Ramucirumab, a fully human mAb to the transmembrane signaling tyrosine kinase VEGFR-2 for the potential treatment of cancer CURRENT OPINION IN INVESTIGATIONAL DRUGS Krupitskaya, Y., Wakelee, H. A. 2009; 10 (6): 597-605


Angiogenesis is essential for tumor growth, invasion and metastasis, and is mediated, at least in part, by a large family of VEGF ligands and receptors. Ramucirumab, which is being developed by ImClone Systems Inc, is a fully human mAb that binds human VEGFR-2, thus blocking VEGF binding and inhibiting angiogenesis. Proof-of-concept preclinical studies with the mouse mAb DC-101 supported this hypothesis, and ramucirumab inhibited cell proliferation in vitro, as well as tumor progression in mouse xenograft models of human cancer.

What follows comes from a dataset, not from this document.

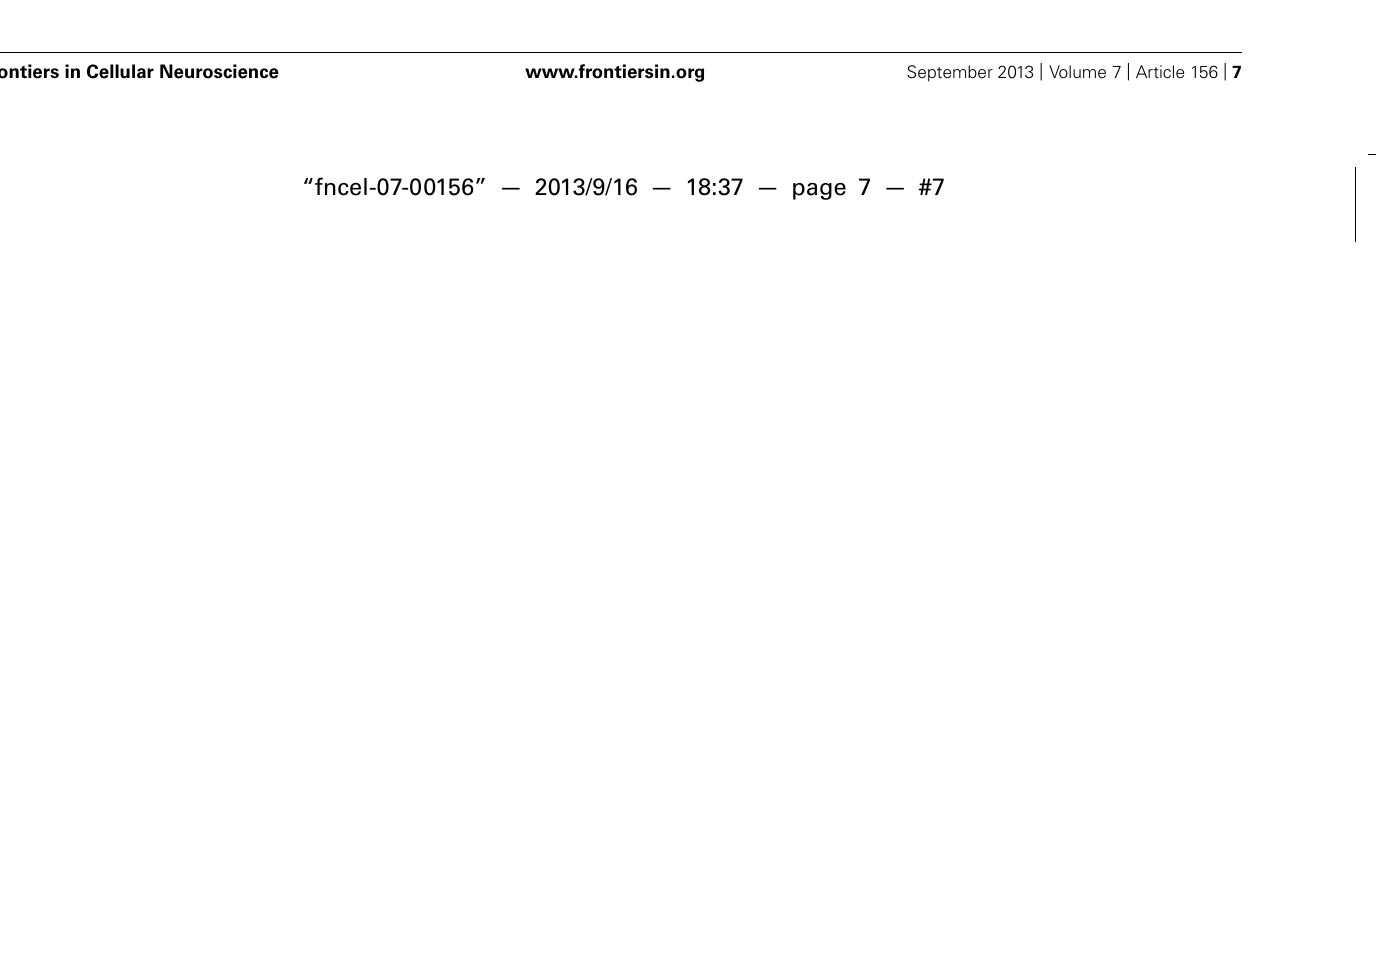
increasing doses of MK-801. (C) Graphical representation of divergent response to increasing doses of MK-801 inWT and stargazer mice (* p < 0.05, ** p < 0.005). In (D) , there is a coordinate reduction in discharge duration with no significant difference between groups at each incremental concentration of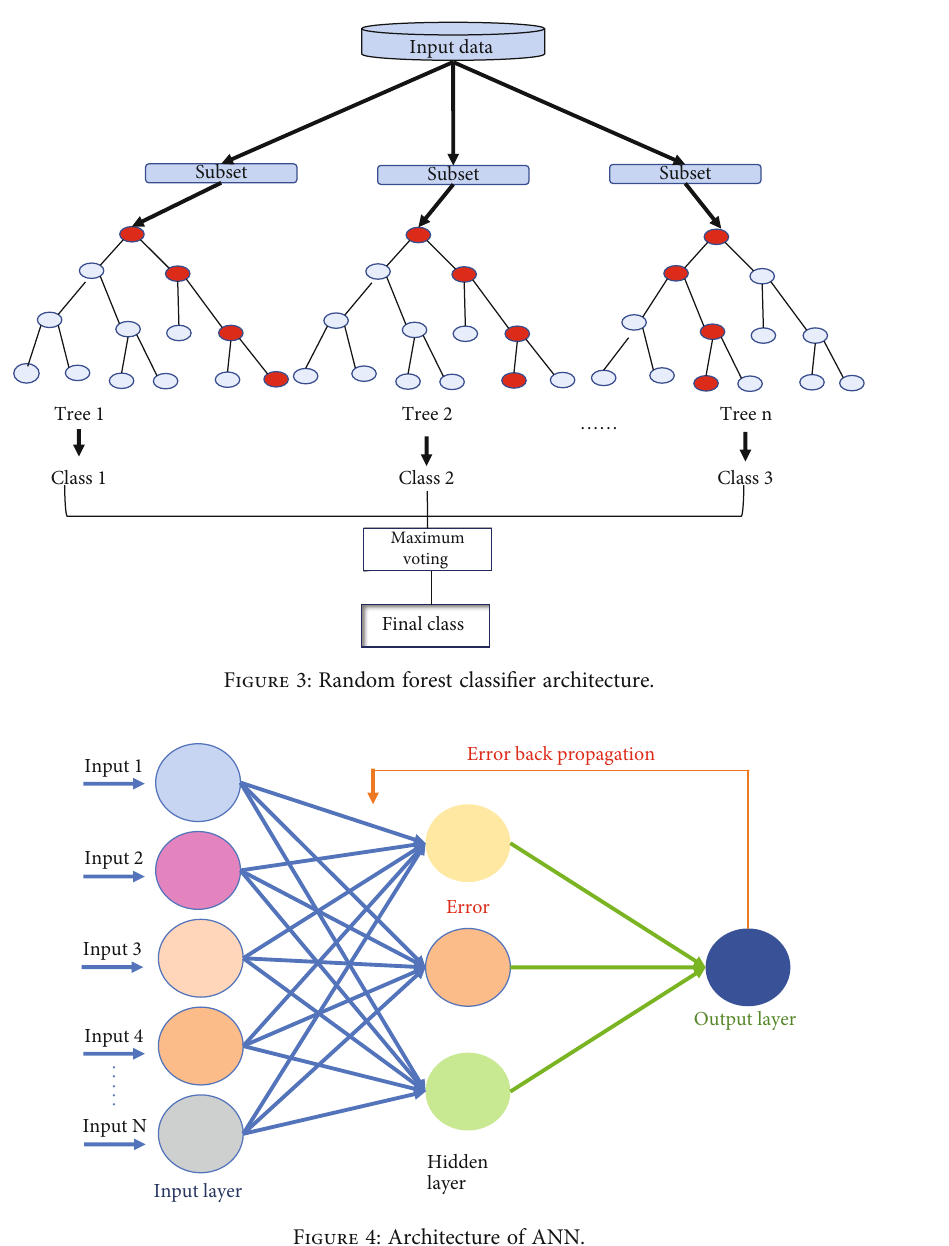
Figure 4: Architecture of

Ramucirumab was well tolerated on weekly and fortnightly schedules in phase I clinical trials in patients with advanced cancers; mechanism-related DLTs were hypertension and deep venous thrombosis. Stable disease was also observed in several patients treated on either schedule, and several patients on the weekly schedule exhibited partial responses. At the time of publication, ramucirumab was undergoing assessment in phase II trials as a monotherapy in hepatocellular, renal cell and ovarian carcinomas. Ramucirumab was also in phase II trials in combination with dacarbazine in melanoma, with mitoxantrone/prednisone in prostate cancer, with carboplatin/paclitaxel in NSCLC and with oxaliplatin/folinic acid/5-fluorouracil in colorectal cancer. A phase III trial in combination with docetaxel in breast cancer was also ongoing. Pending results from these trials, ramucirumab may be a useful addition to current antiangiogenic therapies. The results are awaited with interest.